Collected data:

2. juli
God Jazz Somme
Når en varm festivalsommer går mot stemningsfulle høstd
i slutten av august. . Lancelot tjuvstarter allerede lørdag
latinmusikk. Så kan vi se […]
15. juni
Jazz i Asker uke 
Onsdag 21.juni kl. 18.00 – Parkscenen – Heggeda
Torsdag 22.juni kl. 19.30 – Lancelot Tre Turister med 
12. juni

(Problem): Return the entries above in full and exactly as written.

(Answer area):
2. juli
God Jazz Somme
Når en varm festivalsommer går mot stemningsfulle høstd
i slutten av august. . Lancelot tjuvstarter allerede lørdag
latinmusikk. Så kan vi se […]
15. juni
Jazz i Asker uke 
Onsdag 21.juni kl. 18.00 – Parkscenen – Heggeda
Torsdag 22.juni kl. 19.30 – Lancelot Tre Turister med 
12. juni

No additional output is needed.